Ed Flora was born on August 20, 1941, in Brunswick, Maryland. He enlisted in the U.S. Army on June 11, 1959, and was trained as an Infantry Scout, serving until his honorable discharge in May 1962. Sgt Flora reenlisted on July 24, 1964, and after completing airborne school he was assigned as an Infantry Scout with the 2nd Battalion of the 509th Infantry Regiment in West Germany from October 1964 to June 1966. His next assignment was as a Squad Leader with the 3rd Battalion of the 7th Infantry Regiment, 199th Infantry Brigade, at Fort Benning, Georgia, from June to December 1966, when he deployed with the unit to South Vietnam. Sgt Flora transferred to the 5th Special Forces Group in South Vietnam in April 1967, and was captured and taken as a Prisoner of War on July 21, 1967. After spending 2,055 days in captivity, he was released during Operation Homecoming on March 5, 1973. He was briefly hospitalized to recover from his injuries, and then served as an MP Supervisor with the 111th Military Police Company at Fort McClellan, Alabama, from August 1973 to April 1974, followed by attendance at the U.S. Army MP School at Fort Gordon, Georgia, from April to June 1974. He was stationed at Fort McClellan from June 1974 to February 1975, and then served as 1st Sergeant of the 236th MP Detachment in Washington, D.C., from February 1975 until he was medically retired from the Army on June 13, 1977. After leaving the Army, he worked in the banking industry. Ed Flora died on September 15, 2013, and was buried at Arlington National Cemetery. He and his wife JoAnn had two children together; Teresa LaFratte and Dwayne Flora.

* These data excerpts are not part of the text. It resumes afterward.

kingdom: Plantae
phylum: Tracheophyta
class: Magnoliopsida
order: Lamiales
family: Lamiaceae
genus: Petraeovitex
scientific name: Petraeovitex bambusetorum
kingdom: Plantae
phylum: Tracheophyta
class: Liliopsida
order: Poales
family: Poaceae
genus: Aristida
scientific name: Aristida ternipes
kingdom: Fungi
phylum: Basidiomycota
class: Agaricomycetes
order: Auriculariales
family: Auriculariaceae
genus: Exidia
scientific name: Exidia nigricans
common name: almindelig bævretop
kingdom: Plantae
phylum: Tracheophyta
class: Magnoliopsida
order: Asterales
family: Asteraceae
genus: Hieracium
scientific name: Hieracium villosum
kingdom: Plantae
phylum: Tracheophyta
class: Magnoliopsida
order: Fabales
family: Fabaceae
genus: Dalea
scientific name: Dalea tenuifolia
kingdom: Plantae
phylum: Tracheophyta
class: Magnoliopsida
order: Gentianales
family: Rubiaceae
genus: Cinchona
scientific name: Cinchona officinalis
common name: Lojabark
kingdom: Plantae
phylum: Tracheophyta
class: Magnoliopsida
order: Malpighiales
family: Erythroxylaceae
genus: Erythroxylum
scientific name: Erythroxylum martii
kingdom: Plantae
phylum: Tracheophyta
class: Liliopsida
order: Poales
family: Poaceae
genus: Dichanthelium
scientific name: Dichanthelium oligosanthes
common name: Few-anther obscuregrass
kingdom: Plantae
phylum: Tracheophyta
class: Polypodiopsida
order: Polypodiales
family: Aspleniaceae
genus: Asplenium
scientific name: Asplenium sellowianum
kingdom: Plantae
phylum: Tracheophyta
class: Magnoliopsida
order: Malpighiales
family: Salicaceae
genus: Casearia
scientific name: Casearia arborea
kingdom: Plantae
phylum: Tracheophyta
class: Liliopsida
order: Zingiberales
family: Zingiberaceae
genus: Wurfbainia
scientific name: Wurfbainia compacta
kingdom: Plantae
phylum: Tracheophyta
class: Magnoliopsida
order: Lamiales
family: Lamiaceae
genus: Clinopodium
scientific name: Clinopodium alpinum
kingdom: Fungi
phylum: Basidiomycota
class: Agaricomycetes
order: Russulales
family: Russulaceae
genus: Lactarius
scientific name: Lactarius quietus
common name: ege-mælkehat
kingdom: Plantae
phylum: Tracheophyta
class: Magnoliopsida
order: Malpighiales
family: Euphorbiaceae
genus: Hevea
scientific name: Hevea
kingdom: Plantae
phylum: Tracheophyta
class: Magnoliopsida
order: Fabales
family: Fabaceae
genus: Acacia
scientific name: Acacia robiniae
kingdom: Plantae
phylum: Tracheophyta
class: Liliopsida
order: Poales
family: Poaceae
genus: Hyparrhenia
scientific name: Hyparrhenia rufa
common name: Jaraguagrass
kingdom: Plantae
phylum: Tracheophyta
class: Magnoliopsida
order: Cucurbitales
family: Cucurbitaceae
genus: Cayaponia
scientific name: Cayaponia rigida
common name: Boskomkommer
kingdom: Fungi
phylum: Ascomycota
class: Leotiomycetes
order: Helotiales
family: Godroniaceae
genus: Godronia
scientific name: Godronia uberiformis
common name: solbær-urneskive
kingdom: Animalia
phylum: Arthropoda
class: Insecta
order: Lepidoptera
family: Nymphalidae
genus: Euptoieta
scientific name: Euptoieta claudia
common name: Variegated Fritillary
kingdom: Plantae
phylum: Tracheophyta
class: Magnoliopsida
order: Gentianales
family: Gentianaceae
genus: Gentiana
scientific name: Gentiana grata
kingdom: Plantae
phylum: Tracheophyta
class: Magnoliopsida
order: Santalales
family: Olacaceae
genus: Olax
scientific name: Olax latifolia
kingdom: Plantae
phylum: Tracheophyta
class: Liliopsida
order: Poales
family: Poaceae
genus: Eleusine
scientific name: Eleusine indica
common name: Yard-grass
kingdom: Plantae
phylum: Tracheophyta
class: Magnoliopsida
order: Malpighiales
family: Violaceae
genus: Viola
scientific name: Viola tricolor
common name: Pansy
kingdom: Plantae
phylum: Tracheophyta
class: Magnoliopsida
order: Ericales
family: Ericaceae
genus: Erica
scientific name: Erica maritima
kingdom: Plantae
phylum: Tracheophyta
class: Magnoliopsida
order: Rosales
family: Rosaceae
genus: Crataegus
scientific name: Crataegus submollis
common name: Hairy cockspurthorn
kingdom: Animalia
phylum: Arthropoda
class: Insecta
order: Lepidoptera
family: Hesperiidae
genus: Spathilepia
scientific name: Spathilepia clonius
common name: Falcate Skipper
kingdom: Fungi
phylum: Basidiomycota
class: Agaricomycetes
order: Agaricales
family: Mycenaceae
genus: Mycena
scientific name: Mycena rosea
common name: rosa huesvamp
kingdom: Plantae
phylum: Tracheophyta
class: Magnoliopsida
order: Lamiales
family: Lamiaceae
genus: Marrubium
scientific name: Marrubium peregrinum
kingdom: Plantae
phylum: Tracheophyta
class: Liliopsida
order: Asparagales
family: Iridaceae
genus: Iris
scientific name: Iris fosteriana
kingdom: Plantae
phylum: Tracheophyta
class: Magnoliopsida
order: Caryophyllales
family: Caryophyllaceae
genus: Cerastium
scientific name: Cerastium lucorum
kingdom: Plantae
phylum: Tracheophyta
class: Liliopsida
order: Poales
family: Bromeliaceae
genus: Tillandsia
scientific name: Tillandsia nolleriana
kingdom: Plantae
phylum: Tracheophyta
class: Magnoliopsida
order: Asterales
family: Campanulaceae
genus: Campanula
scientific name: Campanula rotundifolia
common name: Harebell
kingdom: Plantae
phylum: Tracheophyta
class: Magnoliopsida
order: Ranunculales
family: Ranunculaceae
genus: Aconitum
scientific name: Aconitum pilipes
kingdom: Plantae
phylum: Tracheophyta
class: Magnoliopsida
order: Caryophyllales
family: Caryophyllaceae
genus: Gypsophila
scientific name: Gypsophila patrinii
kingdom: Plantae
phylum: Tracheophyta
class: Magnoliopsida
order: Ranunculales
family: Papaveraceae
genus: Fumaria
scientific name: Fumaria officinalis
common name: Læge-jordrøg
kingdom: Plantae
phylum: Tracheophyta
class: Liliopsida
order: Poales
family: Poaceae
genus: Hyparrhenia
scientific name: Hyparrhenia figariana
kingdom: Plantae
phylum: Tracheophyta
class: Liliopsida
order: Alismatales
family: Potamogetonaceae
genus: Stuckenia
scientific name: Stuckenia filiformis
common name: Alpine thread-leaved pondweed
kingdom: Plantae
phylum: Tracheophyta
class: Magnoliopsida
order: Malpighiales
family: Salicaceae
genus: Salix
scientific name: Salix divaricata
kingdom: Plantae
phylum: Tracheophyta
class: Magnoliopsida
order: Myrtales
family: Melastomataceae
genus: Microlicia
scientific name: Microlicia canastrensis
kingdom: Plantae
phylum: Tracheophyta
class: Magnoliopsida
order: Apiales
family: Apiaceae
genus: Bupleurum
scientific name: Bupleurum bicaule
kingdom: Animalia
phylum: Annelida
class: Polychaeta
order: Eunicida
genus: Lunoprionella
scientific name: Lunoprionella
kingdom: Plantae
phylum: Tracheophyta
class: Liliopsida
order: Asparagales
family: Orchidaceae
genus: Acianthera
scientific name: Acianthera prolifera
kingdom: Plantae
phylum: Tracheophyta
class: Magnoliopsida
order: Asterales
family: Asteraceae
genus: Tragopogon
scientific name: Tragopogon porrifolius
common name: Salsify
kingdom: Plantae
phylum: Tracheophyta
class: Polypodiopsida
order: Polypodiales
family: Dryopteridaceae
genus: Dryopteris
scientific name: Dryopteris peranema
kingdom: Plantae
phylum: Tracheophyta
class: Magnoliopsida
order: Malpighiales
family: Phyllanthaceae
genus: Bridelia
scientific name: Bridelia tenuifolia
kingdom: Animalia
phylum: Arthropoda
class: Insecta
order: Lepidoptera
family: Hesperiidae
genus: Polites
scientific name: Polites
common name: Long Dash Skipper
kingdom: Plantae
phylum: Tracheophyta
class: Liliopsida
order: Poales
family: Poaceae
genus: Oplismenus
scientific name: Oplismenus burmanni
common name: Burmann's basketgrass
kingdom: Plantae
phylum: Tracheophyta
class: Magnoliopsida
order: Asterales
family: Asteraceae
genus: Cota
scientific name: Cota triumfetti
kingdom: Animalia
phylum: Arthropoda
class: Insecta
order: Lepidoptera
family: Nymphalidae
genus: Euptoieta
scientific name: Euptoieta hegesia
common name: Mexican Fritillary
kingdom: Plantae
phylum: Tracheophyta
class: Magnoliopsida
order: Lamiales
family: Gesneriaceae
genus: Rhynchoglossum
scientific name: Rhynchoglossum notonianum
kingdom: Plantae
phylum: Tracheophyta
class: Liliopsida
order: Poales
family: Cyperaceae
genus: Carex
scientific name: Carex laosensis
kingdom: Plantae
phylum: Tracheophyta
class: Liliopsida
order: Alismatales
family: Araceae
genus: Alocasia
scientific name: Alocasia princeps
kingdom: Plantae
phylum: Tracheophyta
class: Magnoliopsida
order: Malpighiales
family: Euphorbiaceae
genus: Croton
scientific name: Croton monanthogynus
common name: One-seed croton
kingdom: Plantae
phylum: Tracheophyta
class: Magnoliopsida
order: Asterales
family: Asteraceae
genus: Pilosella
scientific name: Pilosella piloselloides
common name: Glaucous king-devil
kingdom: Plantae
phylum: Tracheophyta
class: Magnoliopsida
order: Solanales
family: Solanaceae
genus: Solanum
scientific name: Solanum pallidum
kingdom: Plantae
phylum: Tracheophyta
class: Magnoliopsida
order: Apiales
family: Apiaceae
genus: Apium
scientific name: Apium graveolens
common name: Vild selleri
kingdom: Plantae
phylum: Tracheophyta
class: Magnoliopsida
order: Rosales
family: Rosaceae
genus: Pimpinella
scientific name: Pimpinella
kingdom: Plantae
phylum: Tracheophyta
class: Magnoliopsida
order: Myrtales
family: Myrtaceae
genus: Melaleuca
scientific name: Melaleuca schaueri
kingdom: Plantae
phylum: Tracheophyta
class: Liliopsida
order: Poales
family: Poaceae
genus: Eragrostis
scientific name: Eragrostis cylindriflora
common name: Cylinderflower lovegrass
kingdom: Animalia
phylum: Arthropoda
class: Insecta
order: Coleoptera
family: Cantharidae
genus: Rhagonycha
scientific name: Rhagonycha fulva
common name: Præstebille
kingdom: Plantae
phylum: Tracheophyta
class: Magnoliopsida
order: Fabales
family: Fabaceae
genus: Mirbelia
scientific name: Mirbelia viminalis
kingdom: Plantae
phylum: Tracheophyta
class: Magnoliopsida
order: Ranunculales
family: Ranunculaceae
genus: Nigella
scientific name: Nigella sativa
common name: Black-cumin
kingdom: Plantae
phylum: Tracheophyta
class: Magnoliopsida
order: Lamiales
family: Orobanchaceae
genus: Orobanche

His Silver Star Citation reads:
Sergeant First Class Carroll E. Flora, Jr. distinguished himself by gallantry and intrepidity in action as a Prisoner of War in connection with military operations against an opposing armed force in Southeast Asia during July 1967. With profound courage and a strong conviction in the Code of Conduct he escaped from an enemy prisoner of war camp, knowing that the odds for success were slight and that if recaptured he would receive torture and long periods in solitary confinement. The success of his escape was short lived, and he was recaptured and punished. The soldier's actions were in keeping with the highest traditions of the military services and reflected great credit on himself and the United States Army.